**WORK INSTRUCTIONS:** Lines before the one containing "#### Guardar Usuario" are left out; that line and every line after it, through the end of the records, are to be reproduced exactly.

**Extracted records:**
= Beginning of Section =
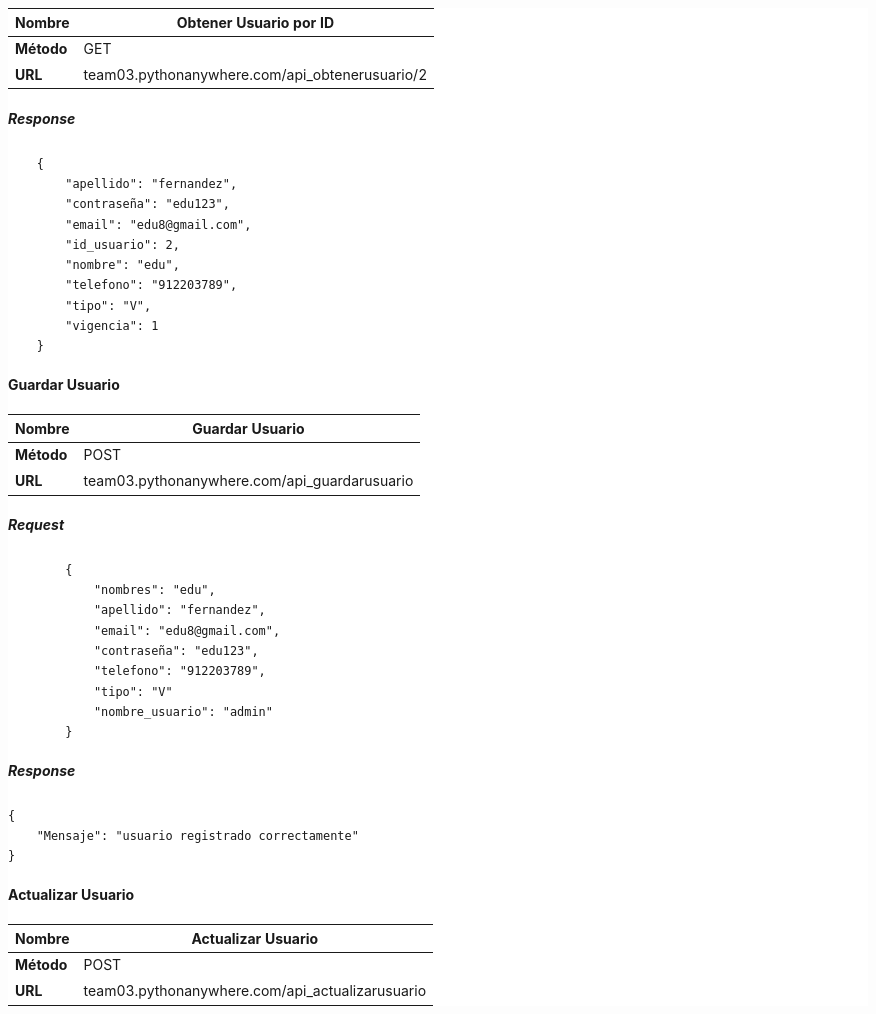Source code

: 
|**Nombre**|	Obtener Usuario por ID|
| -------- | -------- |
|**Método**|	GET|
|**URL**|	team03.pythonanywhere.com/api_obtenerusuario/2|
##### Response
```
    {
        "apellido": "fernandez",
        "contraseña": "edu123",
        "email": "edu8@gmail.com",
        "id_usuario": 2,
        "nombre": "edu",
        "telefono": "912203789",
        "tipo": "V",
        "vigencia": 1
    }

```

#### Guardar Usuario
|**Nombre**|	Guardar Usuario|
| -------- | -------- |
|**Método**	|POST|
|**URL**	|team03.pythonanywhere.com/api_guardarusuario|


##### Request
```
        {
            "nombres": "edu",
            "apellido": "fernandez",
            "email": "edu8@gmail.com",
            "contraseña": "edu123",
            "telefono": "912203789",
            "tipo": "V"
            "nombre_usuario": "admin"
        }
```

##### Response	

```
{
    "Mensaje": "usuario registrado correctamente"
}
```

#### Actualizar Usuario
|**Nombre**|	Actualizar Usuario|
| -------- | -------- |
|**Método**|	POST|
|**URL**|	team03.pythonanywhere.com/api_actualizarusuario|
= End of Section =
**YOUR RESPONSE:**
#### Guardar Usuario
|**Nombre**|	Guardar Usuario|
| -------- | -------- |
|**Método**	|POST|
|**URL**	|team03.pythonanywhere.com/api_guardarusuario|


##### Request
```
        {
            "nombres": "edu",
            "apellido": "fernandez",
            "email": "edu8@gmail.com",
            "contraseña": "edu123",
            "telefono": "912203789",
            "tipo": "V"
            "nombre_usuario": "admin"
        }
```

##### Response	

```
{
    "Mensaje": "usuario registrado correctamente"
}
```

#### Actualizar Usuario
|**Nombre**|	Actualizar Usuario|
| -------- | -------- |
|**Método**|	POST|
|**URL**|	team03.pythonanywhere.com/api_actualizarusuario|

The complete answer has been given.